→ Exercise objective:
Leave every image out, and print the remaining lines below exactly.

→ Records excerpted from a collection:
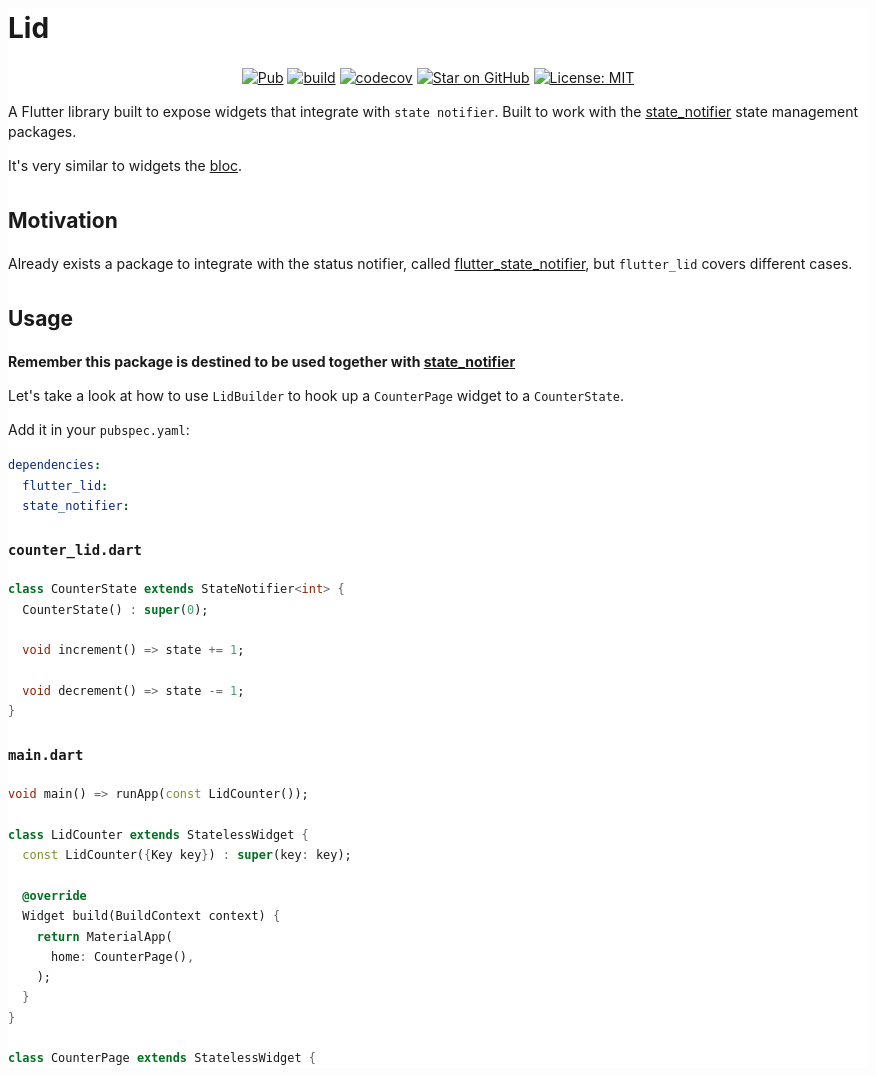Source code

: # Lid

<p align="center">
<a href="https://pub.dev/packages/flutter_lid"><img src="https://img.shields.io/pub/v/flutter_lid.svg" alt="Pub"></a>
<a href="https://github.com/kmartins/lid/actions"><img src="https://github.com/kmartins/lid/workflows/flutter_lid/badge.svg" alt="build"></a>
<a href="https://codecov.io/gh/kmartins/lid"><img src="https://codecov.io/gh/kmartins/lid/branch/main/graph/badge.svg" alt="codecov"></a>
<a href="https://github.com/kmartins/lid"><img src="https://img.shields.io/github/stars/kmartins/lid.svg?style=flat&logo=github&colorB=deeppink&label=stars" alt="Star on GitHub"></a>
<a href="https://opensource.org/licenses/MIT"><img src="https://img.shields.io/badge/license-MIT-purple.svg" alt="License: MIT"></a>

A Flutter library built to expose widgets that integrate with `state notifier`. Built to work with the [state_notifier](https://pub.dev/packages/state_notifier) state management packages.

It's very similar to widgets the [bloc](https://pub.dev/packages/flutter_bloc).

## Motivation

Already exists a package to integrate with the status notifier, called [flutter_state_notifier](https://pub.dev/packages/flutter_state_notifier), but `flutter_lid` covers different cases.

## Usage

**Remember this package is destined to be used together with [state_notifier](https://pub.dev/packages/state_notifier)**

Let's take a look at how to use `LidBuilder` to hook up a `CounterPage` widget to a `CounterState`.

Add it in your `pubspec.yaml`:

```yaml
dependencies:
  flutter_lid:
  state_notifier:
```

### `counter_lid.dart`

```dart
class CounterState extends StateNotifier<int> {
  CounterState() : super(0);

  void increment() => state += 1;

  void decrement() => state -= 1;
}
```

### `main.dart`

```dart
void main() => runApp(const LidCounter());

class LidCounter extends StatelessWidget {
  const LidCounter({Key key}) : super(key: key);

  @override
  Widget build(BuildContext context) {
    return MaterialApp(
      home: CounterPage(),
    );
  }
}

class CounterPage extends StatelessWidget {
```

→ Response to the task:
Source code

: # Lid

<p align="center">
<a href="https://pub.dev/packages/flutter_lid"><img src="https://img.shields.io/pub/v/flutter_lid.svg" alt="Pub"></a>
<a href="https://github.com/kmartins/lid/actions"><img src="https://github.com/kmartins/lid/workflows/flutter_lid/badge.svg" alt="build"></a>
<a href="https://codecov.io/gh/kmartins/lid"><img src="https://codecov.io/gh/kmartins/lid/branch/main/graph/badge.svg" alt="codecov"></a>
<a href="https://github.com/kmartins/lid"><img src="https://img.shields.io/github/stars/kmartins/lid.svg?style=flat&logo=github&colorB=deeppink&label=stars" alt="Star on GitHub"></a>
<a href="https://opensource.org/licenses/MIT"><img src="https://img.shields.io/badge/license-MIT-purple.svg" alt="License: MIT"></a>

A Flutter library built to expose widgets that integrate with `state notifier`. Built to work with the [state_notifier](https://pub.dev/packages/state_notifier) state management packages.

It's very similar to widgets the [bloc](https://pub.dev/packages/flutter_bloc).

## Motivation

Already exists a package to integrate with the status notifier, called [flutter_state_notifier](https://pub.dev/packages/flutter_state_notifier), but `flutter_lid` covers different cases.

## Usage

**Remember this package is destined to be used together with [state_notifier](https://pub.dev/packages/state_notifier)**

Let's take a look at how to use `LidBuilder` to hook up a `CounterPage` widget to a `CounterState`.

Add it in your `pubspec.yaml`:

```yaml
dependencies:
  flutter_lid:
  state_notifier:
```

### `counter_lid.dart`

```dart
class CounterState extends StateNotifier<int> {
  CounterState() : super(0);

  void increment() => state += 1;

  void decrement() => state -= 1;
}
```

### `main.dart`

```dart
void main() => runApp(const LidCounter());

class LidCounter extends StatelessWidget {
  const LidCounter({Key key}) : super(key: key);

  @override
  Widget build(BuildContext context) {
    return MaterialApp(
      home: CounterPage(),
    );
  }
}

class CounterPage extends StatelessWidget {
```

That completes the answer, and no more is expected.